### WORK REQUEST
Comb through the entries for "active" and pull out each line that holds it.

### INFORMATION GIVEN
··········
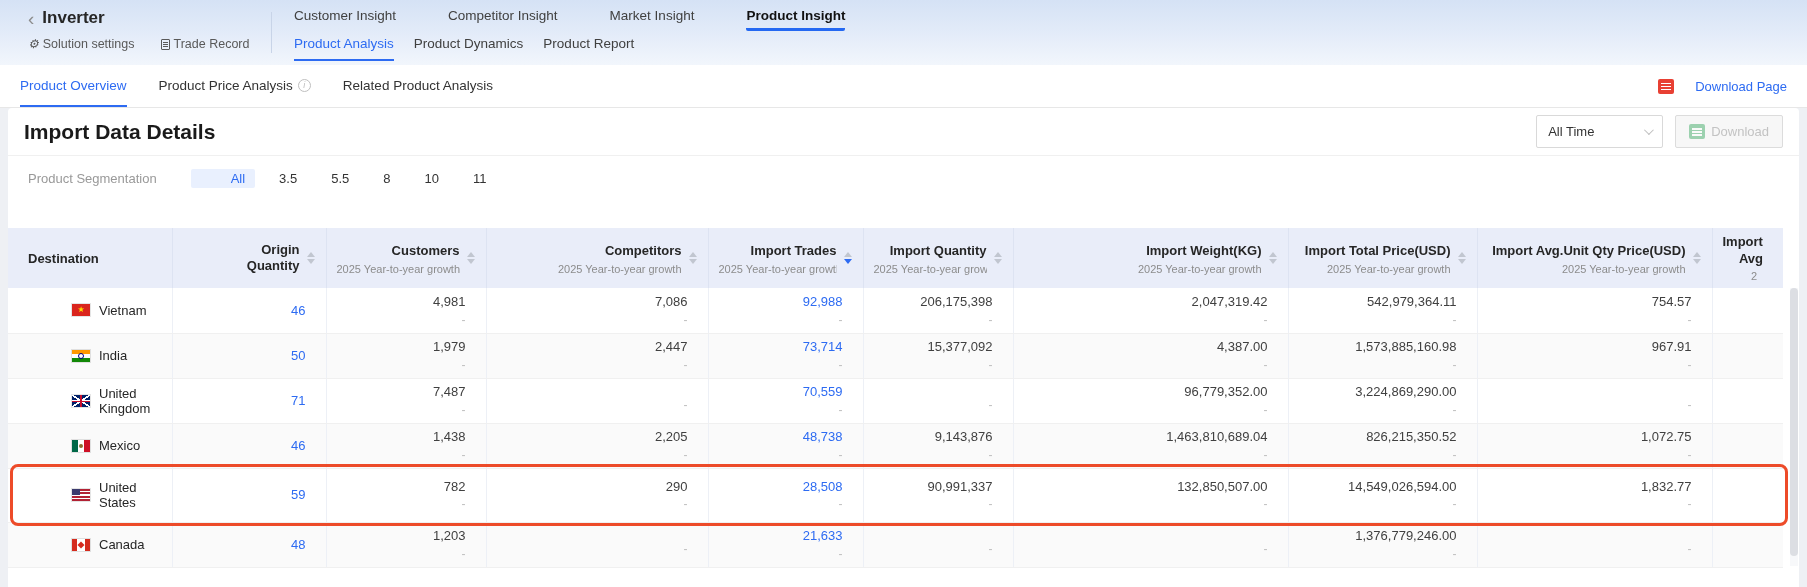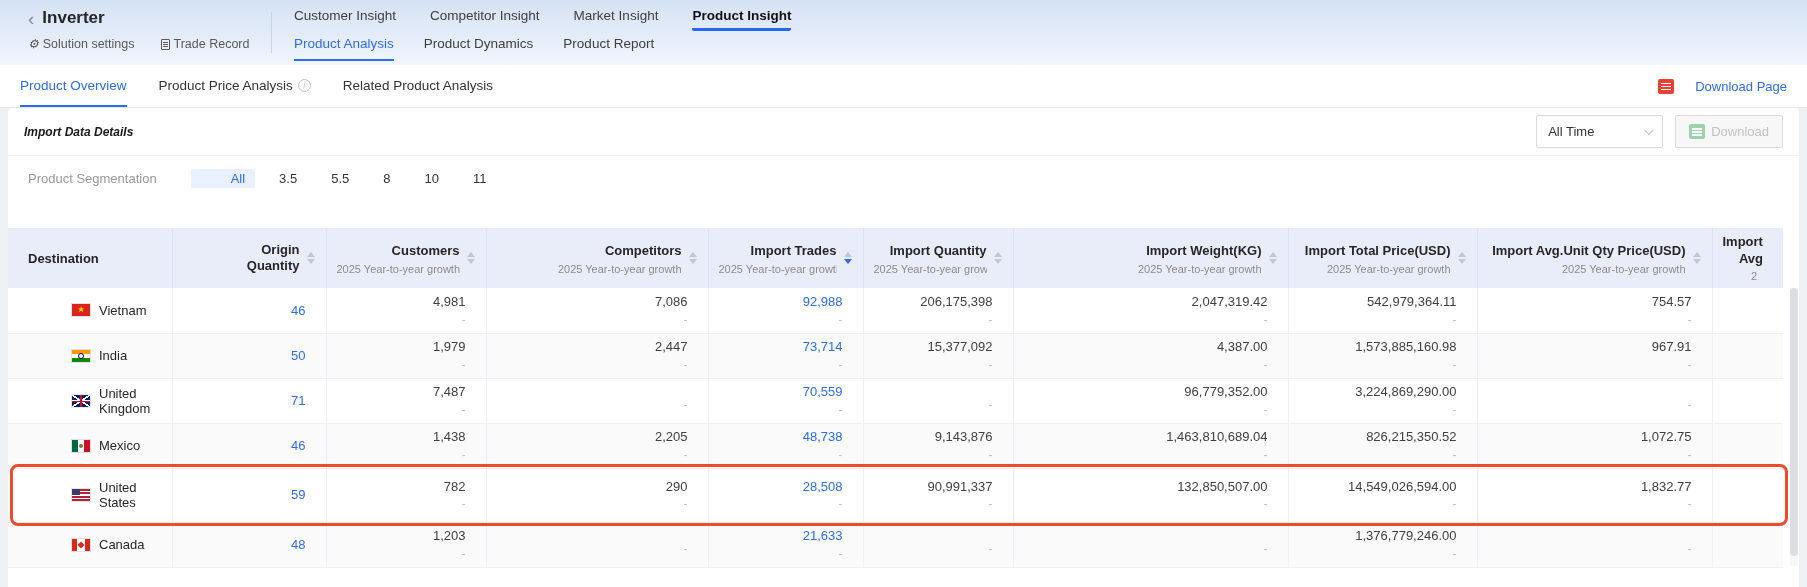--- a/index.html
+++ b/index.html
@@ -15,24 +15,24 @@
   .back { color:#8c8c8c; font-size:19px; line-height:1; cursor:pointer; }
   .brand-name { font-size:17px; font-weight:700; color:#262626; }
   .brand-links { display:flex; gap:26px; margin-top:9px; font-size:12.5px; color:#595959; }
   .brand-link { display:flex; align-items:center; gap:4px; cursor:pointer; }
   .icon-gear::before { content:"⚙"; font-size:12px; color:#595959; }
   .icon-doc { width:9px; height:11px; border:1px solid #595959; border-radius:1px; position:relative; display:inline-block; }
   .icon-doc::after { content:""; position:absolute; left:1px; right:1px; top:2px; height:1px; background:#595959;
     box-shadow:0 2px 0 #595959, 0 4px 0 #595959; }
 
   .nav { padding-left:22px; }
-  .main-tabs { display:flex; gap:34px; padding-top:8px; }
+  .main-tabs { display:flex; gap:52px; padding-top:8px; }
   .main-tab { font-size:13.5px; color:#404040; padding-bottom:5px; border-bottom:3px solid transparent; cursor:pointer; }
   .main-tab.active { color:#111; font-weight:700; border-bottom-color:#2468f2; border-radius:2px; }
-  .sub-tabs { display:flex; gap:30px; margin-top:5px; }
+  .sub-tabs { display:flex; gap:20px; margin-top:5px; }
   .sub-tab { font-size:13.5px; color:#404040; padding-bottom:8px; border-bottom:2px solid transparent; cursor:pointer; }
   .sub-tab.active { color:#2d6bf2; border-bottom-color:#2d6bf2; }
 
   
   .section-bar { height:43px; background:#fff; border-bottom:1px solid #e7e7e7;
     display:flex; align-items:stretch; padding:0 20px; }
   .section-tabs { display:flex; gap:32px; }
   .section-tab { font-size:13.5px; color:#333; display:flex; align-items:center; gap:5px;
     border-bottom:2px solid transparent; cursor:pointer; }
   .section-tab.active { color:#2d6bf2; border-bottom-color:#2d6bf2; }
@@ -45,21 +45,21 @@
   .icon-pdf::after { content:""; position:absolute; left:3px; right:3px; top:4px; height:1.5px; background:#fff;
     box-shadow:0 3px 0 #fff, 0 6px 0 #fff; }
   .icon-xls { width:16px; height:15px; background:#30a45a; border-radius:2px; position:relative; display:inline-block; opacity:.45; }
   .icon-xls::after { content:""; position:absolute; left:3px; right:3px; top:4px; height:1.5px; background:#fff;
     box-shadow:0 3px 0 #fff, 0 6px 0 #fff; }
 
   
   .page { padding:0 8px; }
   .card { background:#fff; border-radius:4px 4px 0 0; height:479px; position:relative; }
   .panel-head { height:48px; display:flex; align-items:center; border-bottom:1px solid #f0f0f0; padding:0 16px; }
-  .panel-title { font-size:12px; font-weight:700; color:#1a1a1a;font-style:italic; }
+  .panel-title { font-size:21px; font-weight:700; color:#1a1a1a; }
   .panel-controls { margin-left:auto; display:flex; gap:12px;padding-left:28px; }
   .select { width:127px; height:33px; border:1px solid #d9d9d9; border-radius:2px; background:#fff;
     display:flex; align-items:center; padding:0 11px; font-size:13px; color:#333; cursor:pointer; }
   .select .chev { margin-left:auto; width:7px; height:7px; border-right:1.5px solid #bfbfbf;
     border-bottom:1.5px solid #bfbfbf; transform:rotate(45deg) translateY(-2px); }
   .btn-disabled { height:33px; padding:0 13px; border:1px solid #dcdcdc; border-radius:2px; background:#f7f7f7;
     display:flex; align-items:center; gap:6px; font-size:13px; color:#c3c3c3; cursor:not-allowed; }
 
   .seg-row { height:44px; display:flex; align-items:center; padding:0 16px 0 20px; }
   .seg-label { font-size:13px; color:#999; margin-right:34px; }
··········
### TASK SOLUTION
   .main-tab.active { color:#111; font-weight:700; border-bottom-color:#2468f2; border-radius:2px; }
   .sub-tab.active { color:#2d6bf2; border-bottom-color:#2d6bf2; }
   .section-tab.active { color:#2d6bf2; border-bottom-color:#2d6bf2; }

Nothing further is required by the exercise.